◆ What to work on:
Copy every line of the listing below, character for character, without changing anything.

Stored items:
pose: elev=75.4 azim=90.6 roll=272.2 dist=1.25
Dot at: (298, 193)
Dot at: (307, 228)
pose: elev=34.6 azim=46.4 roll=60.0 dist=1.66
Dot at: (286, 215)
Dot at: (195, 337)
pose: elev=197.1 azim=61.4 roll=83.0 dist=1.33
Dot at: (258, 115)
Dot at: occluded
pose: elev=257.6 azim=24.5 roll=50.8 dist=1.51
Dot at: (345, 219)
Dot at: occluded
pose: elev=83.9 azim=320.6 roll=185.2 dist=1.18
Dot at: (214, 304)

◆ Result of the exercise:
pose: elev=75.4 azim=90.6 roll=272.2 dist=1.25
Dot at: (298, 193)
Dot at: (307, 228)
pose: elev=34.6 azim=46.4 roll=60.0 dist=1.66
Dot at: (286, 215)
Dot at: (195, 337)
pose: elev=197.1 azim=61.4 roll=83.0 dist=1.33
Dot at: (258, 115)
Dot at: occluded
pose: elev=257.6 azim=24.5 roll=50.8 dist=1.51
Dot at: (345, 219)
Dot at: occluded
pose: elev=83.9 azim=320.6 roll=185.2 dist=1.18
Dot at: (214, 304)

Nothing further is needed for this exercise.